Search code examples
javazip

Exception from stream obtained with ZipEntry.getInputStream(entry)


I'm trying to read some xml files from a zip file using java.util.zip.ZipFile, I was hoping to get an input stream which I could then parse with a sax parser but keep getting Sax Exceptions due to faulty prologs. Meaning that I'm not getting what I expect out of the inputStream.

What am I missing?

if (path.endsWith(".zip")){
            ZipFile file = new ZipFile(path);
            Enumeration<? extends ZipEntry> entries = file.entries();
            while (entries.hasMoreElements()){
                methodThatHandlesXmlInputStream(file.getInputStream(entries.nextElement()));
            }
        }
void methodThatHandlesXmlInputStream(InputStream input){
     doSomethingToTheInput(input);
     tryToParseXMLFromInput(input); //This is where the exception was thrown
}

Revisited Solution: The problem was that the method that handled the InputStream consumed it and attempted to read from it again. I've learned that it is better to generate separate InputStreams from zip files and handle each separately.

 ZipFile zipFile = new ZipFile(path);
 Enumeration<? extends ZipEntry> entries = file.entries();
    while (entries.hasMoreElements()){
        ZipEntry entry = entries.nextElement();
        methodConsumingInput( zipFile.getInputStream(entry) );
        anotherMethodConsumingSameInput( zipFile.getInputStream(entry) );

Solution

  • My guess is that getInputStream() returns a stream to the compressed xml file which would be unreadable.
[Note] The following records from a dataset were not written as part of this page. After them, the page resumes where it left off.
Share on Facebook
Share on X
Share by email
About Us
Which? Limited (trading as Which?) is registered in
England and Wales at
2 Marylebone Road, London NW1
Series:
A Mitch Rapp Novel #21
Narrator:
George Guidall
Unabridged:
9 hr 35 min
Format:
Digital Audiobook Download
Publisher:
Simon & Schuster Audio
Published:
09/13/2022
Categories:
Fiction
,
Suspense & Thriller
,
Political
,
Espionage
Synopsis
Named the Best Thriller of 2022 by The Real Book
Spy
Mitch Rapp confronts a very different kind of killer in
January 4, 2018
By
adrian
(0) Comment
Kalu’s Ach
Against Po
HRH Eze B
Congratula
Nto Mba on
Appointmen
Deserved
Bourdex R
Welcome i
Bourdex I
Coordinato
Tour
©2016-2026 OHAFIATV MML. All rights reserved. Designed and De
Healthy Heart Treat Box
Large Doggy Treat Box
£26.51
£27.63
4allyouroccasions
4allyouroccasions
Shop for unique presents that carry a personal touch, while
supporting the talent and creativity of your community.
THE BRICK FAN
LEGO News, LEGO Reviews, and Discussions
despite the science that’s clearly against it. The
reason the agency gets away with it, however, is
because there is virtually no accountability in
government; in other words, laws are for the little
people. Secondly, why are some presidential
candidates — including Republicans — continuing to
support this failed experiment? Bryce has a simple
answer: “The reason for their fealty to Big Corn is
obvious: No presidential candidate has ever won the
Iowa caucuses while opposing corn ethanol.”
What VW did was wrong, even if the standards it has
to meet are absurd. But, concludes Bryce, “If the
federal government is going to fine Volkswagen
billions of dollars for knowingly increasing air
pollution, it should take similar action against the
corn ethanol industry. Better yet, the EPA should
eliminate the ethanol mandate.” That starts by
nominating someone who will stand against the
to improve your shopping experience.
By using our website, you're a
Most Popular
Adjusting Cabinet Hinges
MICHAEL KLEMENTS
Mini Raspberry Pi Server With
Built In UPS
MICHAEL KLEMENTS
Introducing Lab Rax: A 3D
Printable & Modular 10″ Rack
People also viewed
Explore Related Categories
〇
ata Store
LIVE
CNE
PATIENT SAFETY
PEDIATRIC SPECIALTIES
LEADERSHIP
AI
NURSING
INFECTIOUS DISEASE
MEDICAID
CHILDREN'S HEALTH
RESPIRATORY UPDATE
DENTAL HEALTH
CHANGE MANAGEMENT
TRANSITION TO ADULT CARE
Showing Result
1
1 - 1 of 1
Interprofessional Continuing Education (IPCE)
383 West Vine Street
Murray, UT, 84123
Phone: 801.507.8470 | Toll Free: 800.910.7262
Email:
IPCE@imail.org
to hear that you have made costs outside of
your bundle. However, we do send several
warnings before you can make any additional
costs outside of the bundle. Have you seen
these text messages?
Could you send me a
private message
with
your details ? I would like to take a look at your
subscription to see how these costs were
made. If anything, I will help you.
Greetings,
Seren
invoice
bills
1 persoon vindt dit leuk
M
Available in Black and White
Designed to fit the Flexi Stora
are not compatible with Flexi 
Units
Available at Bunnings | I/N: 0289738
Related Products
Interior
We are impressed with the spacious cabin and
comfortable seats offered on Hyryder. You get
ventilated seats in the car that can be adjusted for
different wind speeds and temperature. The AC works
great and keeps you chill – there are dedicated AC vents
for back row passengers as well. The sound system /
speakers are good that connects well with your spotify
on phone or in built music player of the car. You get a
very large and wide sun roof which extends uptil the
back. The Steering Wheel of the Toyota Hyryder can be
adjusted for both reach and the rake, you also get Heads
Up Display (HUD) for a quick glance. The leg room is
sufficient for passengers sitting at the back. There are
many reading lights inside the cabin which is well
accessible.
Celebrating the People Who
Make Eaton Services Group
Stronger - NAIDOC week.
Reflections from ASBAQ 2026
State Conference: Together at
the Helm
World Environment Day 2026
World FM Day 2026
    If you are reading an entry that has been compressed by ZIP, that should not happen. The ZipFile classes will take care of the uncompression.

    If the compression was done by something else before adding the entry to the ZIP file, then ZipFile won't be aware that it is compressed. You will need to:

    1. Figure out what compression scheme was used.
    2. Uncompress the stream yourself before you attempt to parse it. For example, wrap the result of getInputStream() with a DeflaterInputStream or similar.

    A third possibility is that the stream is not well-formed XML ... or not XML at all.


    Suggestion: Use a ZIP tool to extract the offending ZIP entry to a local file in the file system, then use a utility like the UNIX / Linux file command to figure out what the real file type is. (Don't trust the file suffix. It might be misleading you.)